The Acts of 1965, ch. 374, § 1, p. 1164, being Burns’ Ind. Stat. Annotated is an amendment of the Acts of 1945. The title to the Acts of 1945 reads as follows:
“An act requiring service of copies of complaints, cross-complaints, petitions, demurrers, motions, pleadings, and notice of trial dates on the attorney-general in certain cases.”
The title to the Amendatory Act of 1965 reads as follows:
“An act to amend an act entitled ‘An act requiring service of copies of complaints, cross-complaints, petitions, demurrers, motions and pleadings on the attorney-general in certain cases and declaring an emergency’ Approved February 1, 1945, the same being Chapter 3 of the Acts of 1945.”
As it will be observed the Acts of 1945 make reference to .certain specfic items, and the title to the Acts of 1965 does not enlarge these items. No reference is made in the title to the service of notice of rulings in any cause.
The Indiana Constitution, Art 4, § 19, provides as follows:
“Every act shall embrace but one subject and matters properly connected therewith; which subject shall be expressed in the title. But if any subject shall be embraced in an act, which shall not be expressed in the title, such act shall be void only as to so much thereof as shall not be expressed in the title.”
The Supreme Court of Indiana has held that an. act or amendment to an act can not be broader than the title of the act. State ex-rel Pennsylvania Railroad Company et al. v. Iroquois Conservancy District Court, et al. (1955), 235 Ind. 353, 133 N. E. 2d 848; Smith v. State 1924, 194 Ind. 686, 144 *319N. E. 471; Nelson et al. v. Haley (1953), 232 Ind. 314, 111 N. E. 2d 812; Crabbs v. State (1923), 193 Ind. 248, 139 N. E. 180 ; Powell v. State (1923), 193 Ind. 258, 139 N. E. 670.
Whenever this court can avoid determining the constitutionality of an act it will do so.
It was admitted by all parties that the clerk of the trial court did mail notice and that the appellant did receive it. Does the fact that said notice was not sent by registered mail as required by § 49-1938, supra, change the picture? The only purpose for registered mail is, in case of question or dispute, said receipt will furnish proof of mailing and receipt of said article. The fact that the notice was not sent by registered mail does not make it any more valid or invalid than had it been sent by registered mail. The only question being —did the appellant receive the notice, and to this the appellant admits. To this argument, the appellant contends that it did not know that the “O/R” meant overruled, but it alleges in its petition that it understood and treated such writing as code for the trial judge’s secretary or clerk.

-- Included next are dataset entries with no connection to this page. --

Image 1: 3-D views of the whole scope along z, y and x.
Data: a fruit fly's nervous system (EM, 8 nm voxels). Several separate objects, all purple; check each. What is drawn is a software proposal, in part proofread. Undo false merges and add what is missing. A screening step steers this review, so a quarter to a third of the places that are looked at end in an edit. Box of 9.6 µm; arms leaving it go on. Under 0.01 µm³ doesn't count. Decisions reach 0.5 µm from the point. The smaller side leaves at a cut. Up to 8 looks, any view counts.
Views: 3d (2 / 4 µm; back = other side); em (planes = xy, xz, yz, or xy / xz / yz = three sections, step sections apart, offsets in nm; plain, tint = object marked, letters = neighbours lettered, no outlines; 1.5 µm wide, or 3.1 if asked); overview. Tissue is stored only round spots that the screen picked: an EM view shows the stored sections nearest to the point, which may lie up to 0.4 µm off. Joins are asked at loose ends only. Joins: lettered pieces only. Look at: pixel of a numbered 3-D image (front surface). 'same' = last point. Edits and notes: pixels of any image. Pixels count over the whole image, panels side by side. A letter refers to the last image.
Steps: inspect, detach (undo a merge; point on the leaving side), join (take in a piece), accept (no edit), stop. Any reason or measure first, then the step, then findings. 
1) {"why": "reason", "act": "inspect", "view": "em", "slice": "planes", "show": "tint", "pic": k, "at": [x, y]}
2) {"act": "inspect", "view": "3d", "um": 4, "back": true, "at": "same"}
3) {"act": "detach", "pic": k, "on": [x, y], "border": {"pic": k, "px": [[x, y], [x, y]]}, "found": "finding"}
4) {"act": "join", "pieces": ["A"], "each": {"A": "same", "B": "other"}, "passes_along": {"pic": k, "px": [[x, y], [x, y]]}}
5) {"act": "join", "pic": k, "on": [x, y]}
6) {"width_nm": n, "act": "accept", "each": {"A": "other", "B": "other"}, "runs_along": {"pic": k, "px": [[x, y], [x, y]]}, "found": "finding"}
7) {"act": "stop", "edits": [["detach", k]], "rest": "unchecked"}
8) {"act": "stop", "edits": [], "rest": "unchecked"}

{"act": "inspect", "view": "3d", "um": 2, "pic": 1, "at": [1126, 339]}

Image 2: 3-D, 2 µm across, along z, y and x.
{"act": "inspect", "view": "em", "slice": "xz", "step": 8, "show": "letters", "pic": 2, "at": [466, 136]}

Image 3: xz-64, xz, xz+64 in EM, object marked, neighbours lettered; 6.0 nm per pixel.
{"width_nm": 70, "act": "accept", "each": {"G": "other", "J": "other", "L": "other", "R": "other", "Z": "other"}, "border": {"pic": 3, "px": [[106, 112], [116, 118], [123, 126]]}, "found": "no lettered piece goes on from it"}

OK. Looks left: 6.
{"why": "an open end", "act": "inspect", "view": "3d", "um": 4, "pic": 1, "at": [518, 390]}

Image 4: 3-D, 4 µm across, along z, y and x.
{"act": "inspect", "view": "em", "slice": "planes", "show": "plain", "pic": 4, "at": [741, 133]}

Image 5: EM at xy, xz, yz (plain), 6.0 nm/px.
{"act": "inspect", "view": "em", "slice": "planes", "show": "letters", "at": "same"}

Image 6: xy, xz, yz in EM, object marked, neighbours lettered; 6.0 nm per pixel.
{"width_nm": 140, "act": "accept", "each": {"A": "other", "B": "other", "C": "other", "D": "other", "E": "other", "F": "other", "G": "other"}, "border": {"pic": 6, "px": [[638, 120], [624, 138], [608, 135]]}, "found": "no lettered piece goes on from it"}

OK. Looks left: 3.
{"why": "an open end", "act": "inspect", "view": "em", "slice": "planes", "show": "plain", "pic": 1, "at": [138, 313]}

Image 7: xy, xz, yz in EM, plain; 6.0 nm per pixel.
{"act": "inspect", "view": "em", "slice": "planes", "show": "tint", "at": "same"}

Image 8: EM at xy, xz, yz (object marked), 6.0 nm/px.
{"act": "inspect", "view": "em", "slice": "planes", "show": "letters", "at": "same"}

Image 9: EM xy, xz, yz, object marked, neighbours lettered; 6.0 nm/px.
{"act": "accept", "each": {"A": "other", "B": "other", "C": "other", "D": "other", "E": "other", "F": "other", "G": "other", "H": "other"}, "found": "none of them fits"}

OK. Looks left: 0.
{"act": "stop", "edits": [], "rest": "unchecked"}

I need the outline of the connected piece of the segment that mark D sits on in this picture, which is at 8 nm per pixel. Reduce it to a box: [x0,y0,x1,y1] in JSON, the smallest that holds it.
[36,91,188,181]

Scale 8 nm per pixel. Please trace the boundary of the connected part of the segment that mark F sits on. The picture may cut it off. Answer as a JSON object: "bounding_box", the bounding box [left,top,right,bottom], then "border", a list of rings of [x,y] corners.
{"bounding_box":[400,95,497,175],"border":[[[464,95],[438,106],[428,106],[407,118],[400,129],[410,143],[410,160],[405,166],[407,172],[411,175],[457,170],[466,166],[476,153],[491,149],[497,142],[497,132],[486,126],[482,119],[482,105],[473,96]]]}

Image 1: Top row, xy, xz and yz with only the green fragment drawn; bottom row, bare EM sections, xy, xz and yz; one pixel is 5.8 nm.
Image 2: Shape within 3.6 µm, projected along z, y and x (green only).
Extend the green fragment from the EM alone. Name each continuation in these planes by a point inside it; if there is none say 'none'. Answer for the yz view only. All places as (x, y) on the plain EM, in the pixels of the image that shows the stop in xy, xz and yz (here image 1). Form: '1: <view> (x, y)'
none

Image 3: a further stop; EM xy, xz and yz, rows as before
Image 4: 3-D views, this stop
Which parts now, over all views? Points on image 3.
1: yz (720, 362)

It is hard to believe that the attorney-general’s office, or any attorney could not understand this card that was received as meaning that the defendant’s motion for new trial, filed August 15, 1966, was overruled, and to assume that this was intended as a code for the trial secretary or clerk imputes ignorance to the attorney-general which I am not prepared to do. I further can not find that this was a mistake in fact.
It appears that the appellant having failed to perfect its appeal pursuant to Indiana Supreme Court Rule 2-2, this court is without jurisdiction to hear this attempted appeal. Therefore, the motion of the appellee to dismiss should be granted and the cause ordered dismissed.
Note. — Reported in 223 N. E. 2d 352.